The problem with this irrational hatred being classified as a mental illness it would lead to such a diagnosis being used in mitigation and in turn could lead to the downgrading of any actual punishment to medical treatment. 

It's hatred and it's irrational, let's not give those without genuine mitigation an escape from responsibility for their behaviour.

Good point.  I was thinking more of media people who write articles like that, and basically we need to stop paying people to produce controversial articles when their only interest is in the money.

Avatar
Karlt replied to eburtthebike | 1 year ago
7 likes

There's an association with anti-cycling attitudes and socially right-wing views - that’s why, bizarrely, in Gammon-land, LTNs, cycle lanes, 20mph limits etc. are considered "woke"

Socially conservative people value conformity. Conformity to social norms. And in the UK (and US) "normal" people drive. They don't cycle. So a cyclist is openly transgressing social norms. That's enough to trigger all sorts of post-facto rationalisations (see any AntiCyclist Bingo Card) but the real reason is you're not behaving according to their idea of normal.
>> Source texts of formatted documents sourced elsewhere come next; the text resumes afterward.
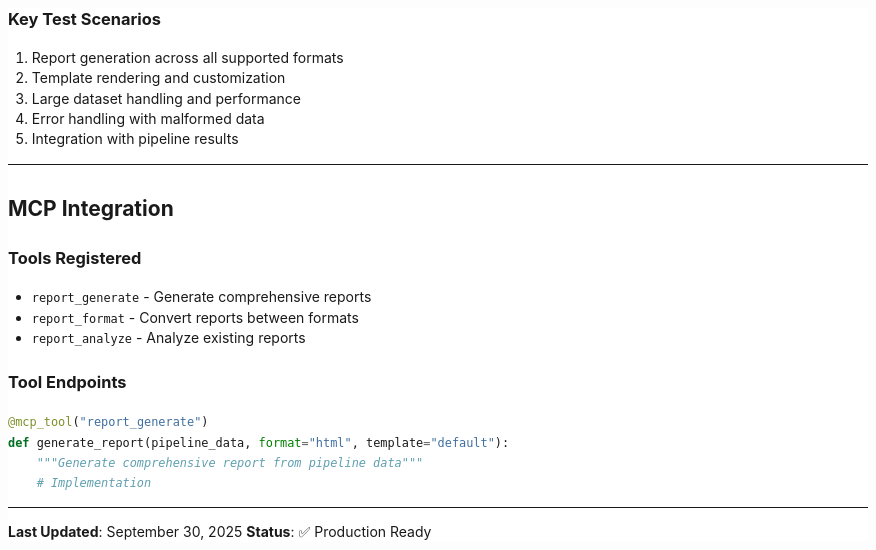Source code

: ### Key Test Scenarios
1. Report generation across all supported formats
2. Template rendering and customization
3. Large dataset handling and performance
4. Error handling with malformed data
5. Integration with pipeline results

---

## MCP Integration

### Tools Registered
- `report_generate` - Generate comprehensive reports
- `report_format` - Convert reports between formats
- `report_analyze` - Analyze existing reports

### Tool Endpoints
```python
@mcp_tool("report_generate")
def generate_report(pipeline_data, format="html", template="default"):
    """Generate comprehensive report from pipeline data"""
    # Implementation
```

---

**Last Updated**: September 30, 2025
**Status**: ✅ Production Ready
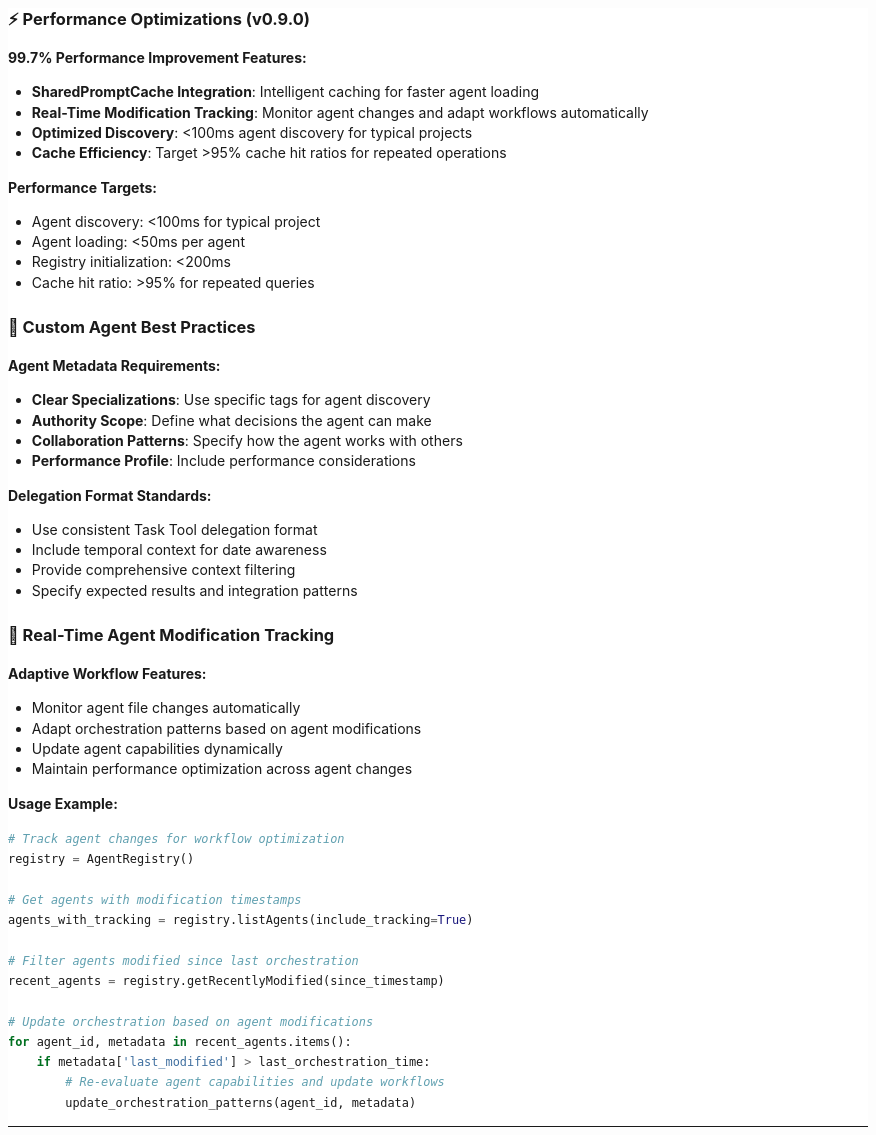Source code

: ### ⚡ Performance Optimizations (v0.9.0)

**99.7% Performance Improvement Features:**

- **SharedPromptCache Integration**: Intelligent caching for faster agent loading
- **Real-Time Modification Tracking**: Monitor agent changes and adapt workflows automatically
- **Optimized Discovery**: <100ms agent discovery for typical projects
- **Cache Efficiency**: Target >95% cache hit ratios for repeated operations

**Performance Targets:**
- Agent discovery: <100ms for typical project
- Agent loading: <50ms per agent
- Registry initialization: <200ms
- Cache hit ratio: >95% for repeated queries

### 🎯 Custom Agent Best Practices

**Agent Metadata Requirements:**
- **Clear Specializations**: Use specific tags for agent discovery
- **Authority Scope**: Define what decisions the agent can make
- **Collaboration Patterns**: Specify how the agent works with others
- **Performance Profile**: Include performance considerations

**Delegation Format Standards:**
- Use consistent Task Tool delegation format
- Include temporal context for date awareness
- Provide comprehensive context filtering
- Specify expected results and integration patterns

### 🔄 Real-Time Agent Modification Tracking

**Adaptive Workflow Features:**
- Monitor agent file changes automatically
- Adapt orchestration patterns based on agent modifications
- Update agent capabilities dynamically
- Maintain performance optimization across agent changes

**Usage Example:**
```python
# Track agent changes for workflow optimization
registry = AgentRegistry()

# Get agents with modification timestamps
agents_with_tracking = registry.listAgents(include_tracking=True)

# Filter agents modified since last orchestration
recent_agents = registry.getRecentlyModified(since_timestamp)

# Update orchestration based on agent modifications
for agent_id, metadata in recent_agents.items():
    if metadata['last_modified'] > last_orchestration_time:
        # Re-evaluate agent capabilities and update workflows
        update_orchestration_patterns(agent_id, metadata)
```

---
When they were at school they were no doubt beating up the "weird kids" for much the same reasons.

Avatar
Rendel Harris replied to Karlt | 1 year ago
9 likes
Karlt wrote:

When they were at school they were no doubt beating up the "weird kids" for much the same reasons.

Certainly the thankfully small, but vociferous, cadre of cycle haters who infest this site don't seem to have left their school bully days behind them: their unwarranted comments about what they've made up about other people's marriages, jibes at people's academic and employment status and so forth show that they've never really left the playground and haven't moved on from "your mum's so ugly" type comments. All rather sad and deeply pathetic.